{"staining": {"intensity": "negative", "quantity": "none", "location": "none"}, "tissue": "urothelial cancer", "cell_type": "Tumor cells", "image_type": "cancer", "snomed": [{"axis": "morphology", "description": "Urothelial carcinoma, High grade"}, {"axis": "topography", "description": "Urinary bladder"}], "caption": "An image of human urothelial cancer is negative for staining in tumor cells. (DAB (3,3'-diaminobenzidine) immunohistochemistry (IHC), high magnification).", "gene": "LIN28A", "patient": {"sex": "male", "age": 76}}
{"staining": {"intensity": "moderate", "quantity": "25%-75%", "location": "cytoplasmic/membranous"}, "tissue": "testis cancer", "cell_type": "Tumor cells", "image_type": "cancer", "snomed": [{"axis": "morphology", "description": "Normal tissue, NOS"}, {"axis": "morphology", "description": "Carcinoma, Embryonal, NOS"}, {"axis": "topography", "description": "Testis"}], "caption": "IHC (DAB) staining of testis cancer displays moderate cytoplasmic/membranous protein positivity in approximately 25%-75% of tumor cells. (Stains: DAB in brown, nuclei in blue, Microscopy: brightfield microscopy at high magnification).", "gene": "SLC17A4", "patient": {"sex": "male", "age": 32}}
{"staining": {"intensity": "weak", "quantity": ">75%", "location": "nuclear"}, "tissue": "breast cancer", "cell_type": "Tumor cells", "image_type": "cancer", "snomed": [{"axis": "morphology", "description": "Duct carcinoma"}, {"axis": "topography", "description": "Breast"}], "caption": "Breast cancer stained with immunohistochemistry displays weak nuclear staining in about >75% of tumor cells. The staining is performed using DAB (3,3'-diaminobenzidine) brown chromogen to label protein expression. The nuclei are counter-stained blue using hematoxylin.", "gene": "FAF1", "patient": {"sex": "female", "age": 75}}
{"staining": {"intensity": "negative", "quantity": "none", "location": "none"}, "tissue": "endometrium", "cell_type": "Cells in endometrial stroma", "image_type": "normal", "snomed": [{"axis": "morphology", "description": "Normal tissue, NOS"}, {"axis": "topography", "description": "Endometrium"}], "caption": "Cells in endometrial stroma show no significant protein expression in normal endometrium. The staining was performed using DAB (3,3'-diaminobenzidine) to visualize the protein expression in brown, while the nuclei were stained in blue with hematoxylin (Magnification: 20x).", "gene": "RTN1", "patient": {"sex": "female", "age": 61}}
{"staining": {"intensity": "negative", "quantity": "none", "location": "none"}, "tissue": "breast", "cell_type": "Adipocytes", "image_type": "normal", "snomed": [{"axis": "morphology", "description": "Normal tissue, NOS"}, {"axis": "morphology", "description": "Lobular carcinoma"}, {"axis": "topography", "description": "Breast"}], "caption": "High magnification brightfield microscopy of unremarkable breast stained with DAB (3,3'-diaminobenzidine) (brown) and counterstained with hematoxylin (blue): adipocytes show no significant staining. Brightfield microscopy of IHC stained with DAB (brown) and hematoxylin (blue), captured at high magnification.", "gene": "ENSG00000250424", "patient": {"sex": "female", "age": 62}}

————————

> [Exercise description]:
Every line of the records above needs to be given again exactly.

> [Solution to this task]:
{"staining": {"intensity": "negative", "quantity": "none", "location": "none"}, "tissue": "urothelial cancer", "cell_type": "Tumor cells", "image_type": "cancer", "snomed": [{"axis": "morphology", "description": "Urothelial carcinoma, High grade"}, {"axis": "topography", "description": "Urinary bladder"}], "caption": "An image of human urothelial cancer is negative for staining in tumor cells. (DAB (3,3'-diaminobenzidine) immunohistochemistry (IHC), high magnification).", "gene": "LIN28A", "patient": {"sex": "male", "age": 76}}
{"staining": {"intensity": "moderate", "quantity": "25%-75%", "location": "cytoplasmic/membranous"}, "tissue": "testis cancer", "cell_type": "Tumor cells", "image_type": "cancer", "snomed": [{"axis": "morphology", "description": "Normal tissue, NOS"}, {"axis": "morphology", "description": "Carcinoma, Embryonal, NOS"}, {"axis": "topography", "description": "Testis"}], "caption": "IHC (DAB) staining of testis cancer displays moderate cytoplasmic/membranous protein positivity in approximately 25%-75% of tumor cells. (Stains: DAB in brown, nuclei in blue, Microscopy: brightfield microscopy at high magnification).", "gene": "SLC17A4", "patient": {"sex": "male", "age": 32}}
{"staining": {"intensity": "weak", "quantity": ">75%", "location": "nuclear"}, "tissue": "breast cancer", "cell_type": "Tumor cells", "image_type": "cancer", "snomed": [{"axis": "morphology", "description": "Duct carcinoma"}, {"axis": "topography", "description": "Breast"}], "caption": "Breast cancer stained with immunohistochemistry displays weak nuclear staining in about >75% of tumor cells. The staining is performed using DAB (3,3'-diaminobenzidine) brown chromogen to label protein expression. The nuclei are counter-stained blue using hematoxylin.", "gene": "FAF1", "patient": {"sex": "female", "age": 75}}
{"staining": {"intensity": "negative", "quantity": "none", "location": "none"}, "tissue": "endometrium", "cell_type": "Cells in endometrial stroma", "image_type": "normal", "snomed": [{"axis": "morphology", "description": "Normal tissue, NOS"}, {"axis": "topography", "description": "Endometrium"}], "caption": "Cells in endometrial stroma show no significant protein expression in normal endometrium. The staining was performed using DAB (3,3'-diaminobenzidine) to visualize the protein expression in brown, while the nuclei were stained in blue with hematoxylin (Magnification: 20x).", "gene": "RTN1", "patient": {"sex": "female", "age": 61}}
{"staining": {"intensity": "negative", "quantity": "none", "location": "none"}, "tissue": "breast", "cell_type": "Adipocytes", "image_type": "normal", "snomed": [{"axis": "morphology", "description": "Normal tissue, NOS"}, {"axis": "morphology", "description": "Lobular carcinoma"}, {"axis": "topography", "description": "Breast"}], "caption": "High magnification brightfield microscopy of unremarkable breast stained with DAB (3,3'-diaminobenzidine) (brown) and counterstained with hematoxylin (blue): adipocytes show no significant staining. Brightfield microscopy of IHC stained with DAB (brown) and hematoxylin (blue), captured at high magnification.", "gene": "ENSG00000250424", "patient": {"sex": "female", "age": 62}}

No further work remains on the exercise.